[This post is occasioned by the Korean Federation of Women's Science and Technology Associations's new statement about the Tim Hunt affair.]
Back in July, when I was first writing about Tim Hunt, I reached out to KOFWST for comment about their puzzling behavior. I was not able to get them to go on record, but I did manage to find a woman scientist who had attended the luncheon and was familiar with the inner workings of KOFWST. On condition of anonymity, she told me that the public scandal first became known to KOFWST on the last day of the conference. Koreans, she told me, are generally polite and courteous and tend not to complain or blame someone openly, especially one of their guests. My sense was that they would have preferred not to embarrass Tim Hunt but felt unable to ignore the issue once it had become public.
As I said back then, I think they handled the matter rather badly. And the latest statement they've issued doesn't improve my opinion of the organization. Like Connie St Louis and Deborah Blum, who were representatives of WFSJ and WCSJ respectively, I think Hee Young Paik, as the president of KOFWST, went public with concerns that should have been taken to Sir Tim, their guest, in private first.* As in the case of St Louis' tweet, it is easy to imagine a much more dignified response from KOFWST.
After contacting him, and sharing with him their embarrassment over the unfortunate coverage of his remarks, KOFWST could have accepted his apology and issued a simple press release:
KOFWST has been in contact with Sir Tim, who has expressed his deep regrets over the way his remarks were interpreted. He assures us that he meant no offense and has offered a complete apology for his own part in the affair, which KOFWST is happy to accept. We are satisfied that his intention was to praise the many accomplishments of women in science, of which he has been a lifelong supporter, and we consider the matter closed.

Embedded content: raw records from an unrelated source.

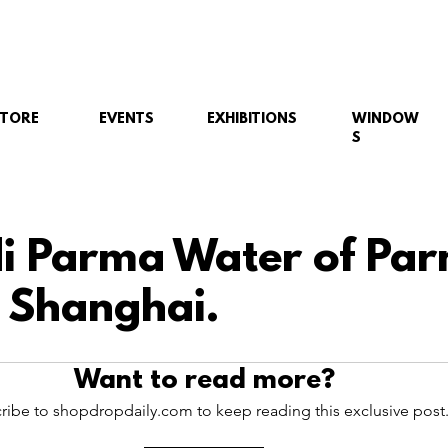
STORE
EVENTS
EXHIBITIONS
WINDOW
S
i Parma Water of Pa
 Shanghai.
Want to read more?
ribe to shopdropdaily.com to keep reading this exclusive post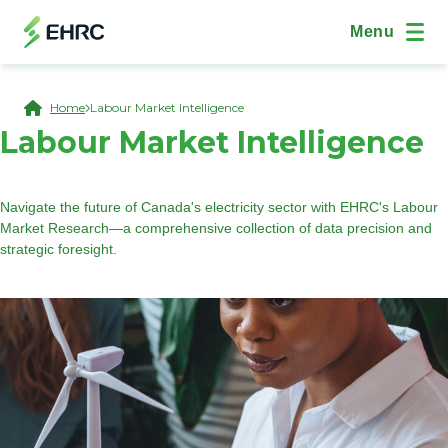
Skip to main content
(Open Modal Dialog)
Site Navig
Menu
Breadcrumb
Home
Labour Market Intelligence
Labour Market Intelligence
Navigate the future of Canada's electricity sector with EHRC's Labour
Market Research—a comprehensive collection of data precision and
strategic foresight.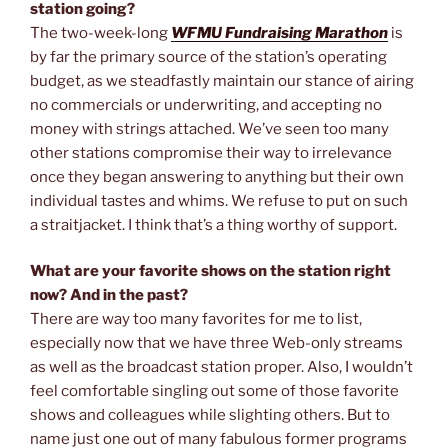
station going?
The two-week-long
WFMU Fundraising Marathon
is
by far the primary source of the station’s operating
budget, as we steadfastly maintain our stance of airing
no commercials or underwriting, and accepting no
money with strings attached. We’ve seen too many
other stations compromise their way to irrelevance
once they began answering to anything but their own
individual tastes and whims. We refuse to put on such
a straitjacket. I think that’s a thing worthy of support.
What are your favorite shows on the station right
now? And in the past?
There are way too many favorites for me to list,
especially now that we have three Web-only streams
as well as the broadcast station proper. Also, I wouldn’t
feel comfortable singling out some of those favorite
shows and colleagues while slighting others. But to
name just one out of many fabulous former programs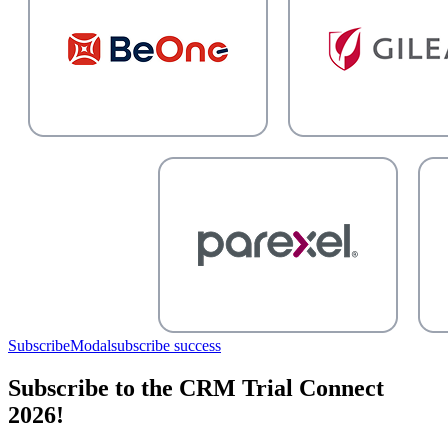
SubscribeModal
subscribe success
Subscribe to the CRM Trial Connect
2026!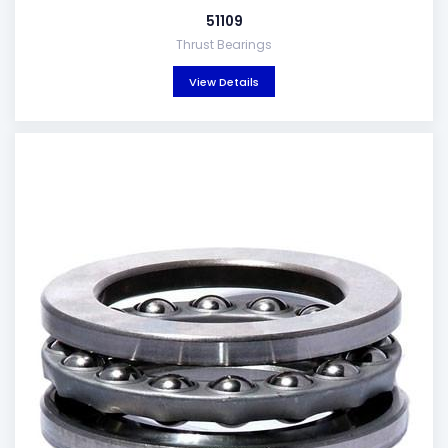
51109
Thrust Bearings
View Details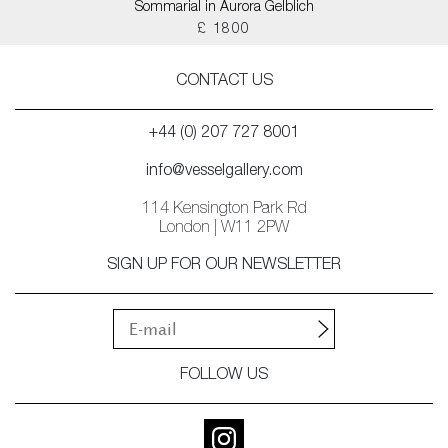
Sommarial in Aurora Gelblich
£ 1800
CONTACT US
+44 (0) 207 727 8001
info@vesselgallery.com
114 Kensington Park Rd
London | W11 2PW
SIGN UP FOR OUR NEWSLETTER
FOLLOW US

Maybe a PR person could find an even better way of putting it, but something like this would, to my mind, be more fitting than the baroque two-page jeremiad of a "call for apology" that they published "on behalf of all women scientists in Korea and the world" after receiving Hunt's gracious and contrite apology.
It showed very little of that famous Korean politeness and courtesy. That is why I've always suspected that KOFWST's intervention was instigated by either St Louis or Blum, who, at the time, needed a more "official" statement of outrage than their own (already disintegrating) perception of what had happened at the luncheon.
As I read their "final" statement, KOFWST almost denies this, but only almost. They could have denied any contact with St Louis and Blum, but instead confine themselves to a somewhat guarded denial "that KOFWST’s request to Sir Hunt was influenced by foreign journalists." (I.e., maybe they talked to them, but they didn't let them "influence" their course of action.) Somewhat weirdly, KOFWST thinks that "such allegations ignore undeniable facts and evidence and demonstrate a lack of regard for KOFWST’s autonomy and integrity." It would be more accurate to say that, while there is perhaps little evidence to prove it, many undeniable facts do in fact suggest it, and it of course calls KOFWST's autonomy and integrity into question. That is, [on the face of it,] they have something to answer for.
Like I say, for me, their behavior was suspect from the moment they publicly entered the fray. It seemed ill-tempered and out of proportion. Also, it's not the proper role of a sponsor. They should have taken their concerns, not to Tim Hunt, a guest of the conference and the luncheon, but to WCSJ, the host that had invited him [to the conference] and, presumably, also had invited him to speak [at the luncheon]. Like any sponsor, their only "pull" was the funding they had presumably contributed. The embarrassment wasn't really on them, but on the conference. They needlessly embarrassed both themselves and Sir Tim and the only reason I can imagine is that they were doing St Louis and/or Blum a favor. It certainly did help their "journalistic" case, at least in the short term.
On a personal note, let me say that if KOFWST interprets this post as a defiance of their "warning" to "foreign commentators", so be it. Just as I found their original demand for an apology from Tim Hunt distasteful, I find this statement of their "official and final position" pompous and absurd. They've got questions to answer, and people should be free to draw whatever conclusions help to make sense of their rather bizarre antics.
They're not the only ones who have questions to answer. I've said this many times before, but we STILL have not heard from WCSJ or WFSJ. We've been waiting for a long time.
*Update (7/12/15): Jane Carnall is puzzled by this criticism. Didn't KOFWST precisely contact Sir Tim by private email first and only afterwards publish his apology along with their request for it? I'm not privy to the correspondence itself, but as I understand it, the "call for apology" was sent to Hunt, including the 24 hour deadline stated in the version that was subsequently made public. If I had received such a mail I would not have seen it as an attempt to resolve the issue privately with a view to making a public statement that saved face on both sides (of the kind I propose in this post). Rather, it seems very clearly to contain the implicit threat that if an apology is not forthcoming, that fact, along with the call, would be released to the press. I may have hoped that my apology would be published without that jeremiad enumerating the outraged misunderstanding that occasioned the whole thing, but when it did all get out, I don't think I'd have been surprised. In any case, I don't see the approach that KOFWST took as an especially "private" one.